Queimar os livros!?

Eu nunca me esqueço daquele dia; dia de uma queima; era uma tarde de um dia qualquer do ano 2004. Mas não era a incineração de algo que merecesse ser incinerado; era a incineração de livros. Na verdade, para quem os incinerou, aquilo devia ser feito. O argumento de quem queimou os livros foi este: “Esses livros já estão ultrapassados; não servem mais”. Eu não tinha poder nem influência para impedir aquela ação. Antes, eu havia manuseado aqueles livros; gostei deles; se pudesse, teria ficado com eles. Para o meu limitado entendimento, aqueles livros não estavam ultrapassados. Ademais, o estado daqueles verdadeiros amigos era saudável. Mas eles foram lançados ao fogo. Eles gritavam naquelas chamas, pedindo misericórdia. Seus apelos, porém, não foram atendidos. Que crueldade! Quem não é do mundo dos livros dirá: “Os livros não gritam. Esse cara tá louco”.

Será que os livros ficam ultrapassados? Eu fiquei triste, mas não disse nada. Eu me comportei segundo um dos meus possíveis modos de me comportar: fiquei calado; só observando. Os livros foram queimados.

Certa vez, o filósofo Rousseau enviou um exemplar de seu livro “Discurso Sobre a Origem e os Fundamentos da Desigualdade entre os Homens” ao filósofo Voltaire. Este respondeu: “Acabei de receber seu último livro contra a espécie humana, e agradeço. Ninguém foi tão refinado quanto o senhor na tentativa de reconverter-nos em brutos. A leitura de seu livro produz o desejo de voltar a ficar de quatro. Como, entretanto, faz uns sessenta anos que deixei de exercer tal prática, sinto que é impossível, para mim, voltar a ela”, conforme se encontra no livro “Voltaire: vida e pensamentos”, p. 29. Entretanto, quando as autoridades suíças queimaram o livro de Rousseau, Voltaire defendeu-o, lançando este princípio: “Não concordo com uma só palavra do que dizeis, mas defenderei até a morte o vosso direito de dizê-lo” (ib.). De outro modo, esse princípio de Voltaire fica assim: “Posso não concordar com nada do que você diz, mas defenderei até a morte o direito de você dizer o que pensa”.

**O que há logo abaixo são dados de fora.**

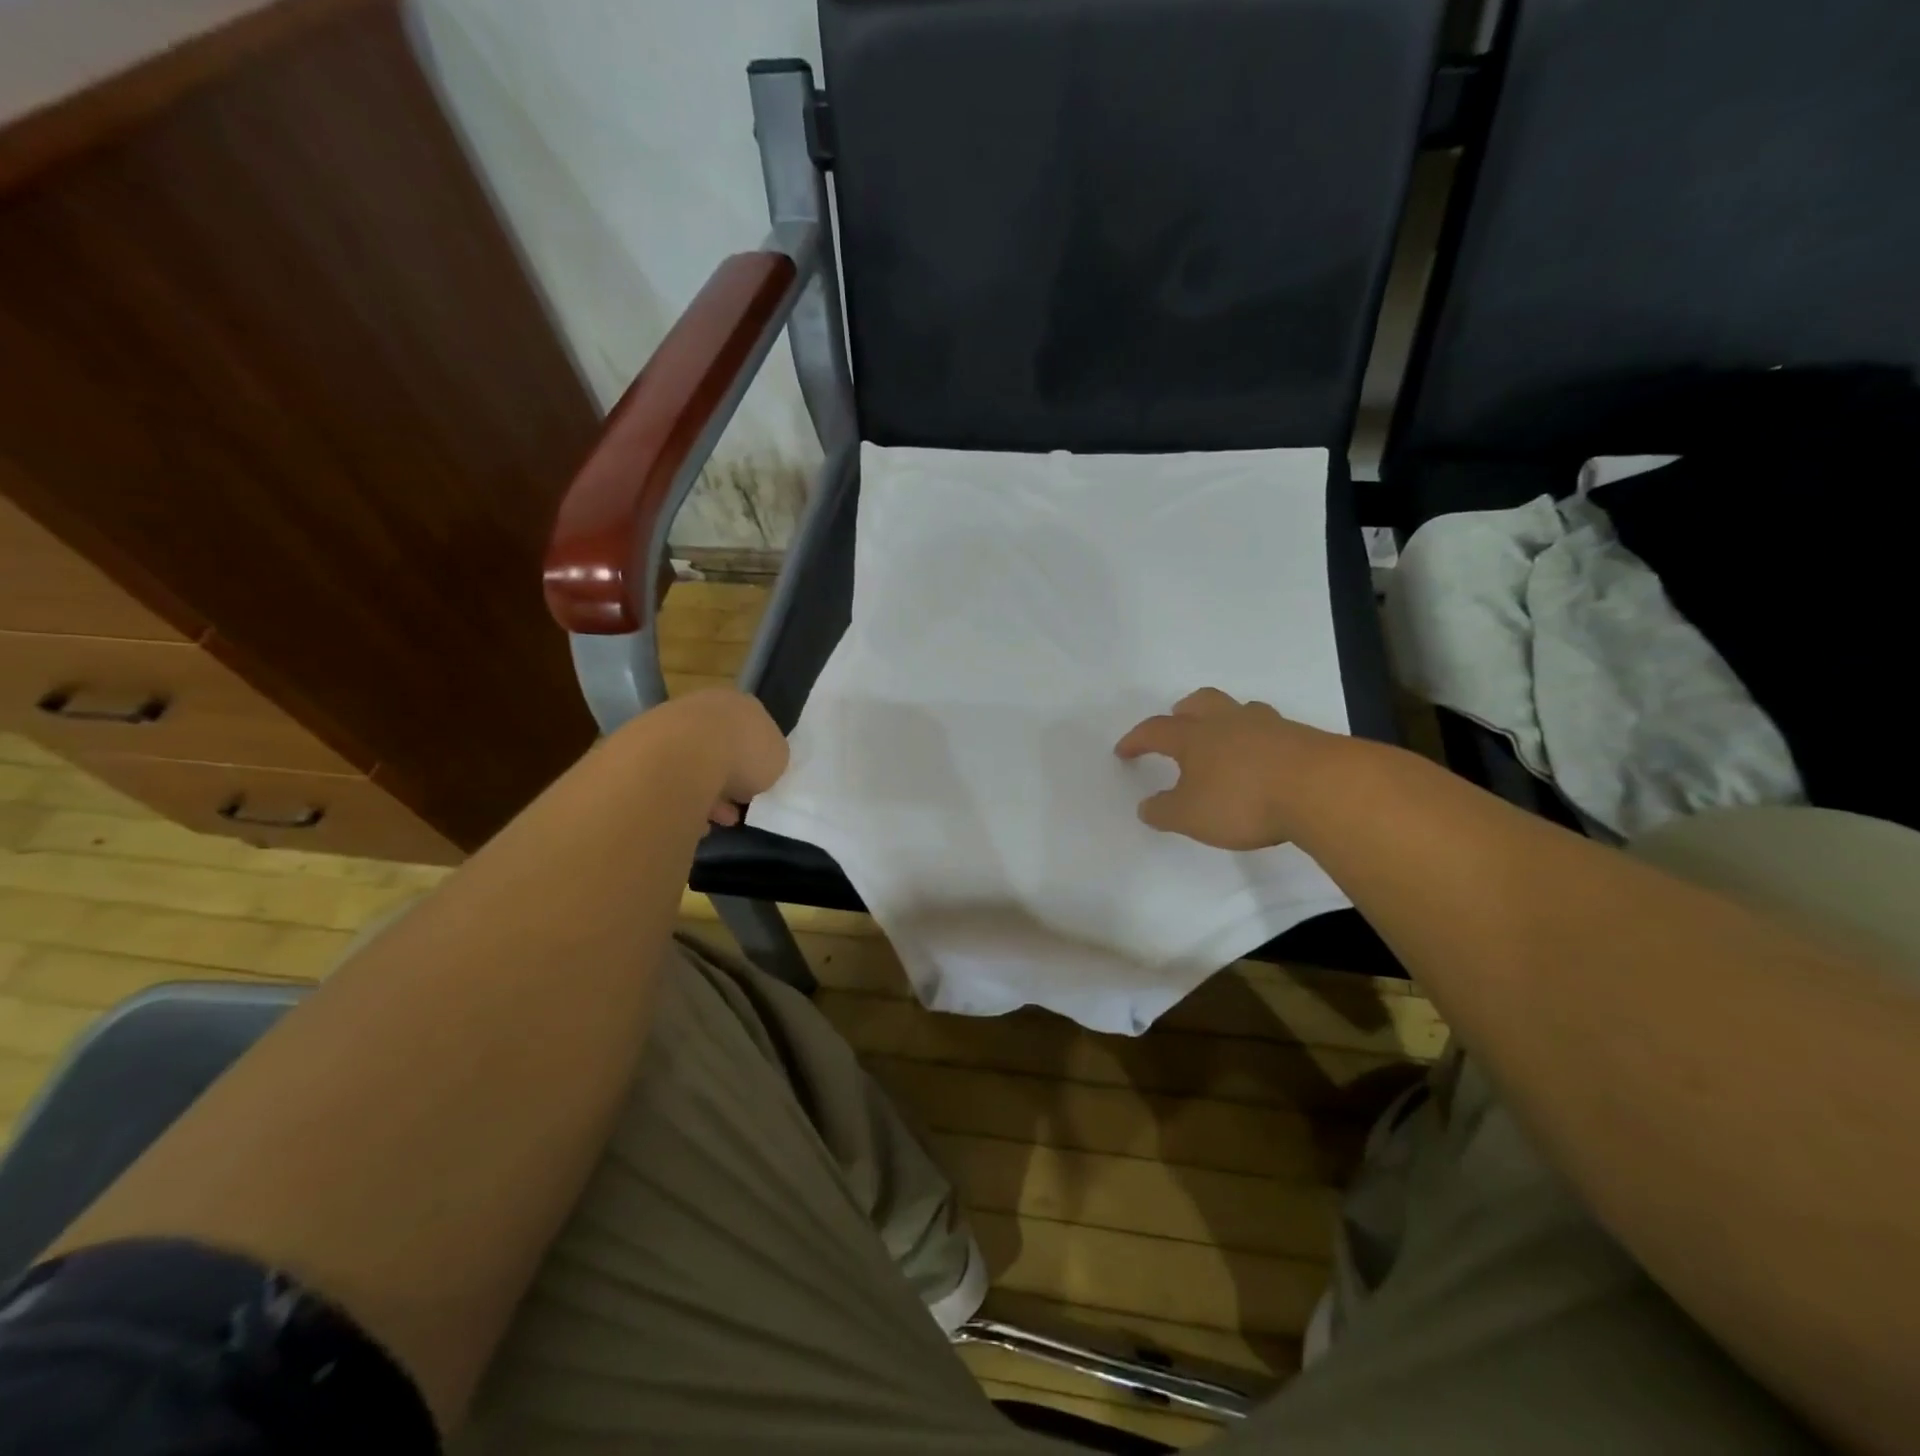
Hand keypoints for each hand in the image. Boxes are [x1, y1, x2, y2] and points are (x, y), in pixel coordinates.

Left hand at [654, 689, 788, 825]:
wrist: (682, 756)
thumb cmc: (742, 754)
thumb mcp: (777, 760)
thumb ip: (769, 761)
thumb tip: (756, 770)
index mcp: (740, 704)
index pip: (752, 730)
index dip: (756, 760)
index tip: (756, 786)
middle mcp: (703, 707)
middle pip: (719, 746)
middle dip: (726, 780)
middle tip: (733, 809)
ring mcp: (668, 724)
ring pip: (690, 764)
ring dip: (702, 794)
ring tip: (711, 824)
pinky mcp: (639, 746)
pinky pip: (666, 778)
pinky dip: (677, 799)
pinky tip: (687, 821)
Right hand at [1114, 688, 1347, 849]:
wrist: (1320, 789)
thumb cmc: (1242, 800)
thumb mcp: (1190, 817)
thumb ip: (1163, 811)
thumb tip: (1146, 806)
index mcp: (1194, 737)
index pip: (1155, 731)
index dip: (1136, 739)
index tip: (1124, 750)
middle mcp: (1228, 722)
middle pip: (1200, 703)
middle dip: (1184, 711)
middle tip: (1177, 720)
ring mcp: (1268, 726)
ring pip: (1239, 710)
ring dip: (1225, 719)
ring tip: (1223, 737)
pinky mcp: (1301, 737)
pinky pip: (1271, 729)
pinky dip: (1259, 738)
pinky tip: (1263, 758)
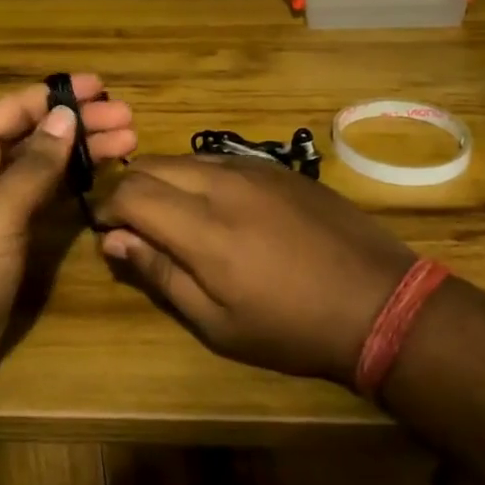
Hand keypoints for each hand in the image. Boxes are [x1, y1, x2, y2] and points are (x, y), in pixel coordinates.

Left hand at [0, 75, 135, 389]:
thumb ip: (35, 163)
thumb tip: (66, 115)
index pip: (12, 110)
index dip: (57, 95)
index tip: (101, 86)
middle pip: (30, 136)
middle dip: (79, 125)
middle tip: (128, 118)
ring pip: (39, 168)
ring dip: (80, 154)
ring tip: (129, 143)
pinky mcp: (2, 240)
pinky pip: (39, 200)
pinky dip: (69, 186)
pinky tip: (99, 178)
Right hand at [94, 156, 416, 385]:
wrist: (377, 301)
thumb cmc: (291, 327)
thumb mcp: (218, 323)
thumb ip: (161, 274)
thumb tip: (114, 240)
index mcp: (202, 227)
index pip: (130, 192)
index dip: (108, 208)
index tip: (107, 232)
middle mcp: (221, 183)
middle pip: (152, 164)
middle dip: (130, 189)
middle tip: (135, 225)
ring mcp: (253, 169)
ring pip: (185, 157)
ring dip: (165, 179)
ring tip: (174, 216)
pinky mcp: (277, 167)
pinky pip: (221, 159)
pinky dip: (199, 175)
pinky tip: (216, 206)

Os livros não devem ser queimados. Eles são nossos amigos; estão sempre à nossa disposição. Eles não nos abandonam. Eles nos amam. Os livros se preocupam conosco. Infelizmente, a maioria dos homens não reconhece a importância do conhecimento. São seres capazes de pensar, mas muitos não exercem essa brilhante, difícil e necessária arte. Preferem queimar os arquivos dos pensamentos, das ideias, do saber, do conhecimento humano. Os livros podem nos tirar da fofoca, dos vícios, da violência, da barbaridade. Os livros nos convidam e nos ajudam a pensar para viver bem. Mas muitos indivíduos não querem pensar; não querem viver bem. Preferem queimar os livros, e não doá-los a quem gostaria de tê-los. Por quê? Porque quem não pensa não quer que os outros exerçam a arte de pensar. Como diz um livro, “pensar é transgredir”. Mas quem não pensa não vai entender em que sentido se encontra a palavra transgredir; imaginará o que não condiz com o teor dessa afirmação.

Não devemos acreditar em tudo o que um livro nos diz, pois ele foi escrito por um ser humano. Mas podemos e devemos acreditar em tudo que ele nos diz, se concordarmos com suas afirmações. A Filosofia não aceita nada sem compreender, sem analisar. Porém, mesmo não concordando com as ideias de um livro, todo livro será, no mínimo, o ponto de partida para o desenvolvimento das nossas ideias. Podemos usar um livro para discordar do que ele diz ou para afirmar que concordamos com ele. Isso é arte de pensar e valorização dos livros, do conhecimento; é busca da verdade.

Num país em que a atividade do intelecto, da inteligência, da razão ou do espírito é vista sob desconfiança; num país em que muitos homens e mulheres vivem mergulhados no que é superficial; num país em que vemos livros jogados no lixo ou abandonados; num país em que o avanço da compreensão é pouco buscado, o homem que ama o conhecimento, sendo irônico, nos dirá: vou queimar meus livros. Muitos acreditarão que os livros serão mesmo queimados por aquele que ama o conhecimento.

Qual é o poder e qual é a importância da boa ironia? Qual é a importância do conhecimento?